(What to produce): Below are records to write out exactly; drop the pictures when you do.

Stored data entries:
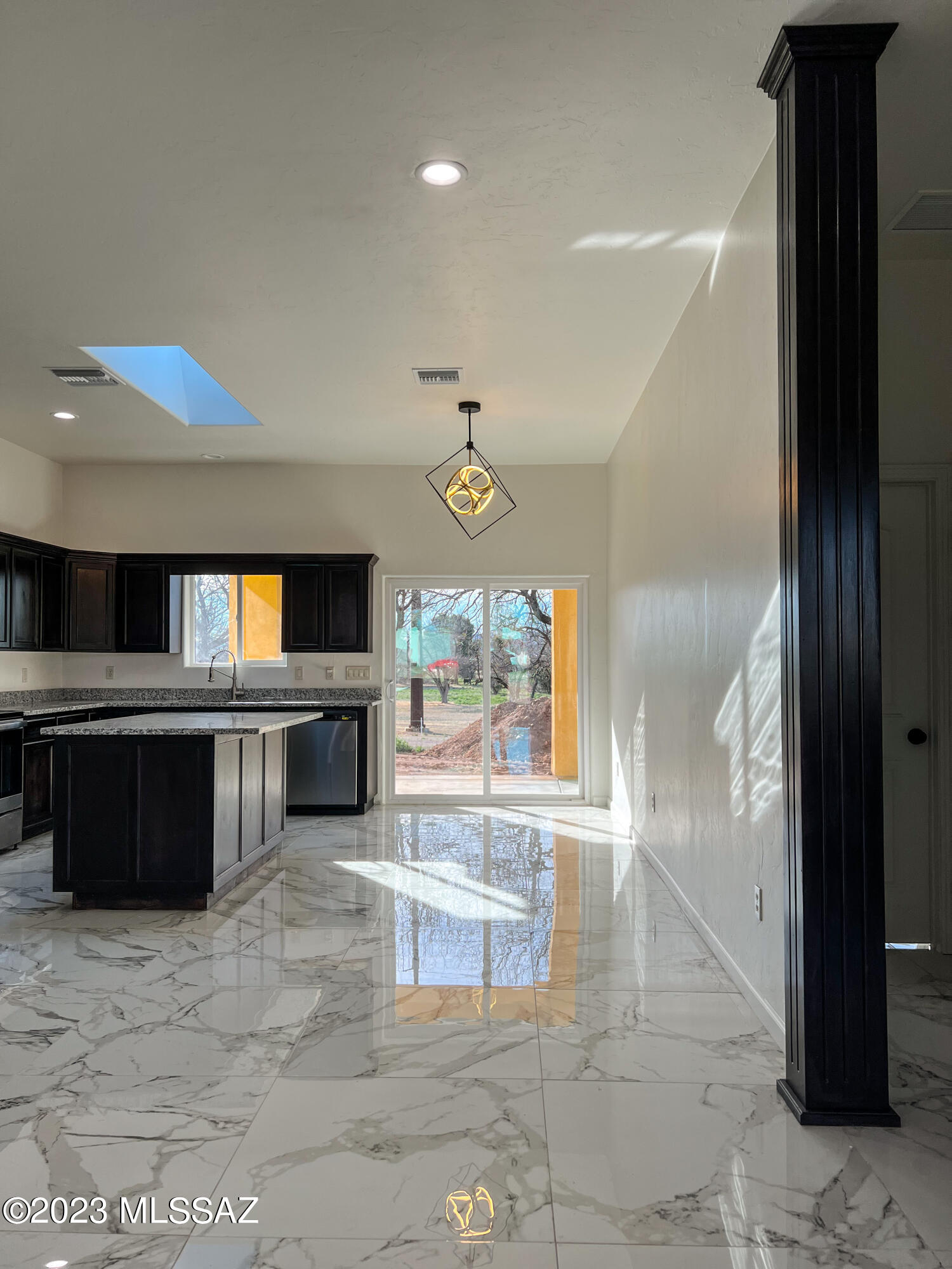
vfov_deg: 67.3
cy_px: 634
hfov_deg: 53.1
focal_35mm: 26
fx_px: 953
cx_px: 476
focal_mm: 5.7
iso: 50
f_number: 1.5
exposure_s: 1/533
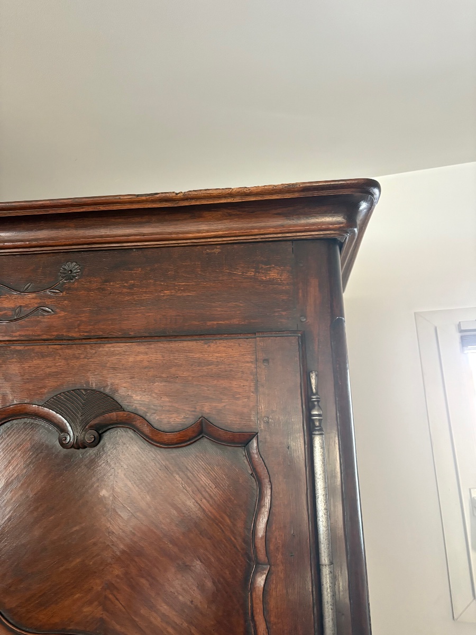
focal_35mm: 26
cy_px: 318
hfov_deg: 53.1
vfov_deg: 67.3
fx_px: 477
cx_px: 238
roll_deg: +2.2
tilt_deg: +17.5
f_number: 1.6
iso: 320
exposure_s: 1/60
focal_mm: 5.96
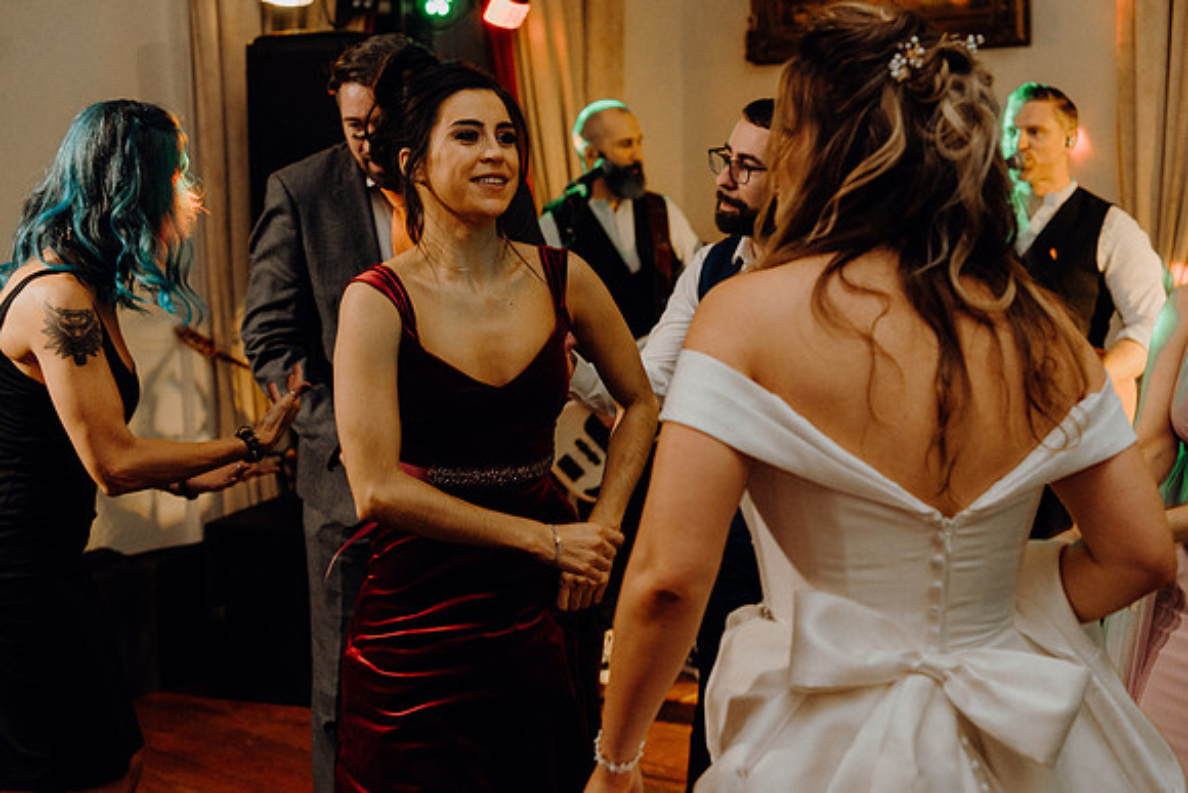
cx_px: 594
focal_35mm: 54
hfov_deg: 36.9
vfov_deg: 25.1
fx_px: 1782
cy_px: 396
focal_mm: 54
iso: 2500
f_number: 3.5
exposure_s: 1/160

(Response box):
vfov_deg: 67.3
cy_px: 634
hfov_deg: 53.1
focal_35mm: 26
fx_px: 953
cx_px: 476
focal_mm: 5.7
iso: 50
f_number: 1.5
exposure_s: 1/533
focal_35mm: 26
cy_px: 318
hfov_deg: 53.1
vfov_deg: 67.3
fx_px: 477
cx_px: 238
roll_deg: +2.2
tilt_deg: +17.5
f_number: 1.6
iso: 320
exposure_s: 1/60
focal_mm: 5.96
cx_px: 594
focal_35mm: 54
hfov_deg: 36.9
vfov_deg: 25.1
fx_px: 1782
cy_px: 396
focal_mm: 54
iso: 2500
f_number: 3.5
exposure_s: 1/160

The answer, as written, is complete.